_Exercise directions_
Reproduce word for word the lines from the one containing "Is it true that" up to and including the one containing "Which category has".

_Entries supplied_
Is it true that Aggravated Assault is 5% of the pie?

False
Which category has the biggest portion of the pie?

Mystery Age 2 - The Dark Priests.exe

==

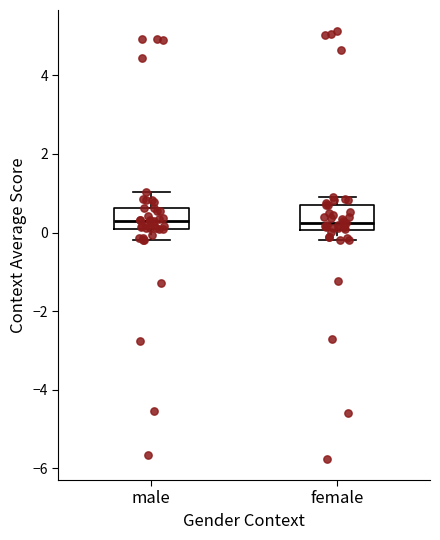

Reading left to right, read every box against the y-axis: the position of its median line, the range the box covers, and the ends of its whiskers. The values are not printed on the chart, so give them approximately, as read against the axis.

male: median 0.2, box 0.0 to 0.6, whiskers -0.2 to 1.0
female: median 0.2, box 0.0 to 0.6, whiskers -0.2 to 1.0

_Response below_
Is it true that Aggravated Assault is 5% of the pie?

False
Which category has the biggest portion of the pie?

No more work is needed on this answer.